At one hilly spot, she spent seven hours a day for a week and filled up 23 bags with litter.
“I took Kroger bags with me. I’d fill up one and then throw it down the hill and then fill up another and toss it down the hill,” Poston said. “Then when I was done, I picked them all up and put them in a big trash bag. Then I would haul them off the hill and put them in the trunk of the car and take it to a dumpster.”
Sometimes, she encountered items that were too big for a bag, like a waterlogged cooler that weighed a lot that she dragged out of a creek, which was quite the task since she only weighs 110 pounds.
“I found a water hose and wrapped it around the handle and pulled it up from the creek,” Poston said, finding the situation kind of funny because it reminded her of those TV shows where the people try to lose a bunch of weight and do stuff like running through an obstacle course. “I told one lady that I weighed 300 pounds before I started this.”
And Poston’s efforts haven’t gone unnoticed.She said she has had people stop and compliment her. Others try to give her money but she refused until her cousin insisted she take it.
“She said ‘Don’t take their blessing away from them’” Poston said.

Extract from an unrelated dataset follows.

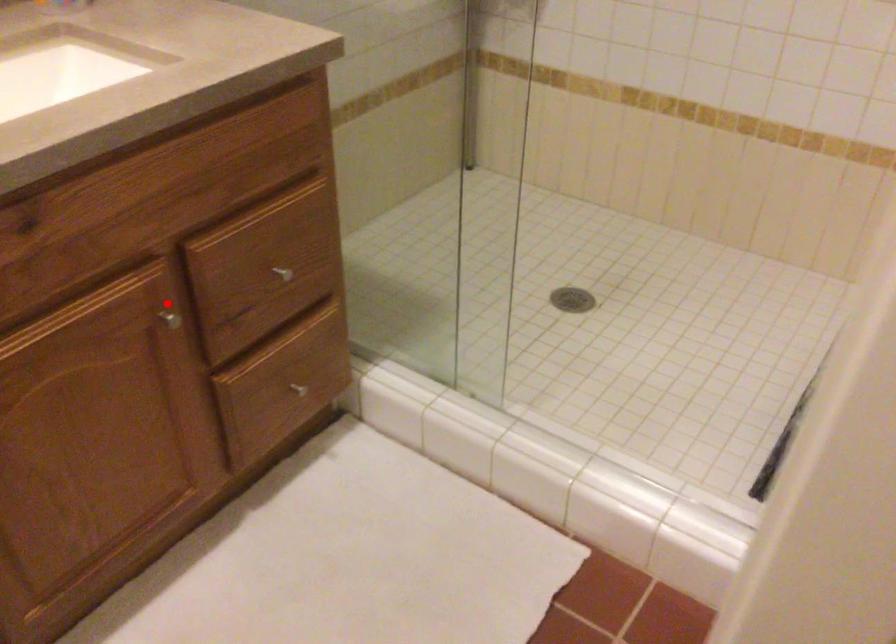
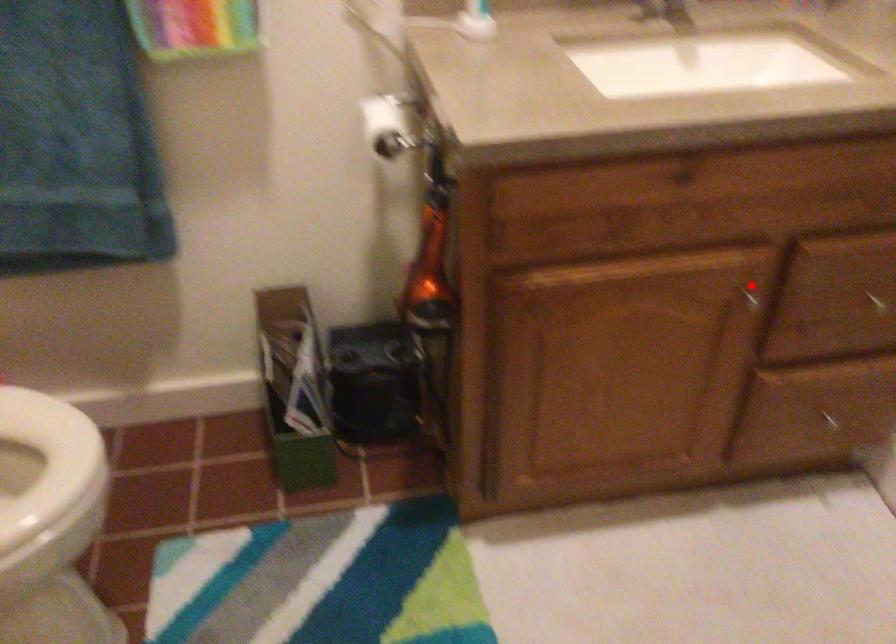
I am providing you with two images of the same scene from different viewpoints. A red point is marked on the first image and another point is marked on the second image. Do the highlighted points in image1 and image2 indicate the same real-world spot?

Yes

So, the next time someone offered up money because he appreciated her hard work, she took the cash and donated it to her church.

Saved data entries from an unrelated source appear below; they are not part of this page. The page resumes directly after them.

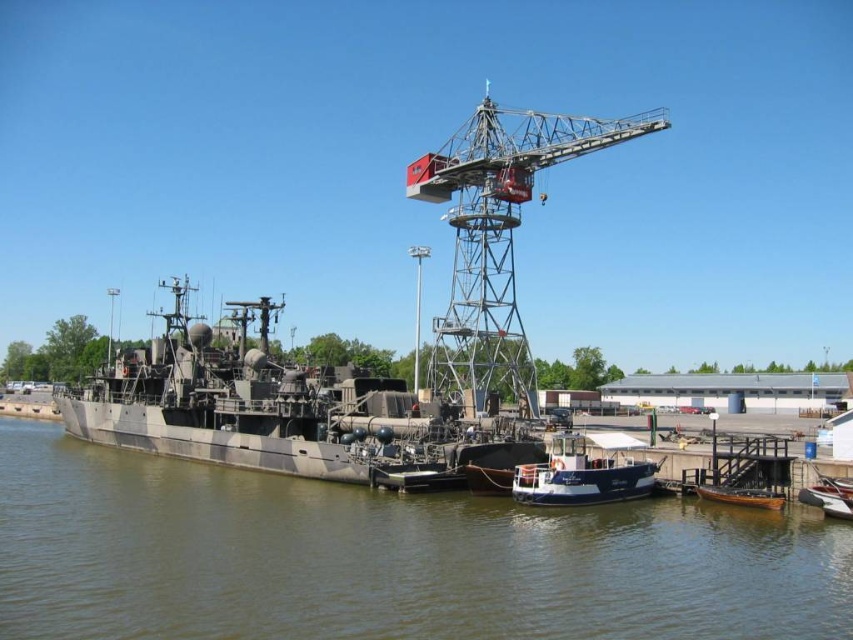
Question: Does metallic gray crane at center appear on the right side of white matte boat at center?

Choices:
 (A) no
 (B) yes

Answer: (B)

Question: Estimate the real-world distances between objects in this image. Which object is closer to the wooden boat at lower right?

Choices:
 (A) metallic gray crane at center
 (B) white matte boat at center
 (C) brown matte water at center
 (D) camouflage paint military ship at left

Answer: (B)

Question: Which of the following is the farthest from the observer?

Choices:
 (A) brown matte water at center
 (B) wooden boat at lower right

Answer: (B)

Question: Is brown matte water at center closer to camera compared to wooden boat at lower right?

Choices:
 (A) yes
 (B) no

Answer: (A)

Question: Which object is closer to the camera taking this photo?

Choices:
 (A) camouflage paint military ship at left
 (B) white matte boat at center
 (C) wooden boat at lower right
 (D) metallic silver boat at lower right

Answer: (D)

Question: Is camouflage paint military ship at left wider than wooden boat at lower right?

Choices:
 (A) no
 (B) yes

Answer: (B)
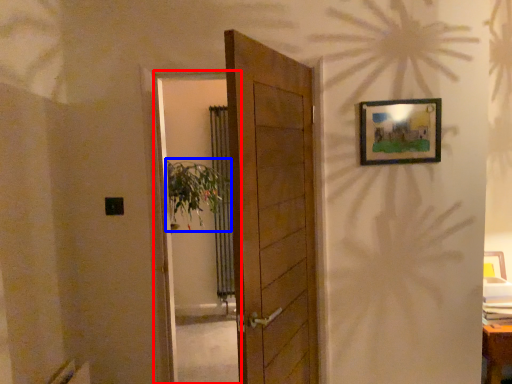
Question: Which object is closer to the camera taking this photo, screen door (highlighted by a red box) or plant (highlighted by a blue box)?

Choices:
 (A) screen door
 (B) plant

Answer: (A)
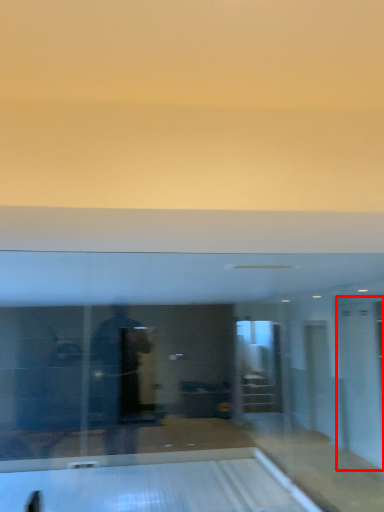
Question: From the image's perspective, what is the correct spatial relationship of glass door (annotated by the red box) in relation to bowling alley?

Choices:
 (A) above
 (B) below

Answer: (A)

Stephanie Helms, the interim director, of the Lawrence-Scioto Solid Waste District, said the office has gotten a lot of positive calls about Poston and her work.
“She’s out almost every day picking up trash,” Helms said.
Even the cold weather doesn’t slow Poston down.
“I said ‘I know you probably won’t be doing as much with the weather getting colder’ and she said ‘Well, I have a coat!’” Helms said, with a laugh.
And the solid waste district has been supplying Poston with garbage bags, gloves and a litter grabber to help her out.
“I hope others are encouraged by her efforts, picking up even one bag of litter seems like such a simple task, but has a huge impact,” Helms said. “I am hopeful that seeing her hard work and efforts will deter others from littering or even better motivate others to do the same.”
Poston said she would like to see others join in cleanups.
“I have a friend in Proctorville and he told me that people in his neighborhood, they will get together and go out and clean up the neighborhood,” she said. “I wish more people would do that.
I think people should be encouraged to do that. We are all shut in because of the pandemic, our social life in very limited. So why not get out and do something like this?”